There are some limitations in this study. We only included patients who underwent surgical resection for PNETs, which may not be generalizable to patients with unresectable tumors or other malignancies. This is a single-institution study, which may have limited generalizability to other centers. Our institution is also situated in the Southern United States, which is a unique region compared to the rest of the United States. This includes overrepresentation of Black and African American identifying patients (26% in Alabama) and a larger amount of persistently impoverished and rural neighborhoods compared to the rest of the United States (Savage et al. 2013, Davis et al. 2014, Gyawu et al. 2015). This may emphasize how large geographic area metrics are even more unreliable in diverse patient cohorts. In addition, we utilized patient billing addresses at the time of surgery, which may not be the patient’s true home address but is likely an adequate proxy (Adkins-Jackson et al. 2022). Finally, this is a study of an uncommon neoplasm (Fowler et al. 2024).
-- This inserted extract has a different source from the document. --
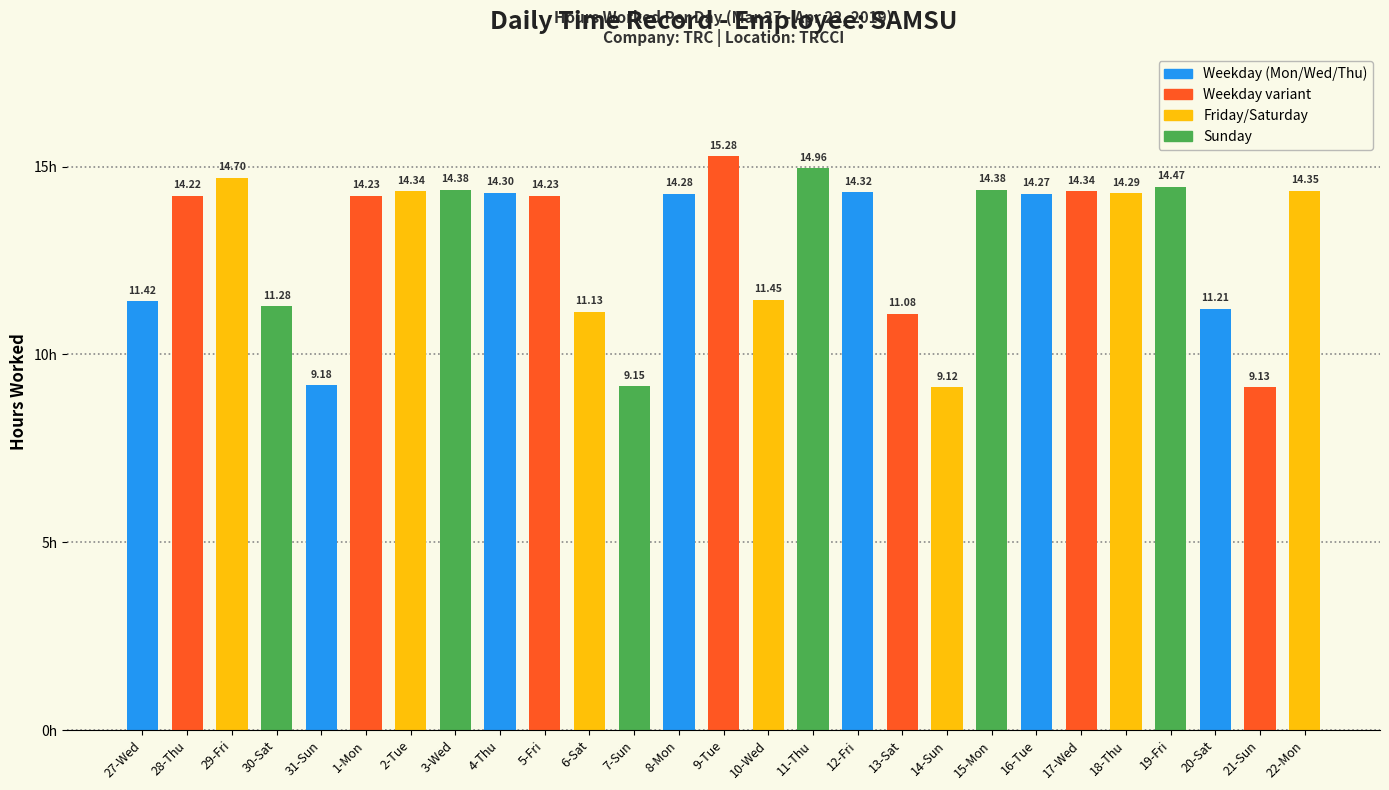

How many series are shown in this chart?

1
However, this is a useful cohort to examine because PNET diagnosis is not linked to access to screening but overall access to care and surgery, representing a disease that is appropriate to measure baseline representation of vulnerable social groups.
Conclusions
Compared to White patients, Black patients with PNETs are more likely to be from vulnerable social groups, a disparity that may be hidden when analyzing large geographic regional variations. For the most robust conclusions about racial disparities driving outcomes in cancer research, investigators must prioritize area-based social measures for individuals that utilize the smallest geographic region.
Declaration of interest
The authors declare that there is no conflict of interest that could be perceived as prejudicing the impartiality of the work reported.
Funding
This work was supported by the National Cancer Institute grant: 3U54CA118948-17S1.
Author contribution statement
AG, JBR, UM and SB were responsible for project conception. AG, BH, RG and WC contributed to data collection and analysis. CD conducted the statistical analysis. HC, AG, RG, JBR and SB were involved in manuscript writing and revision.
Acknowledgments
We would like to acknowledge the Social Determinants of Health Core at the University of Alabama at Birmingham for their assistance.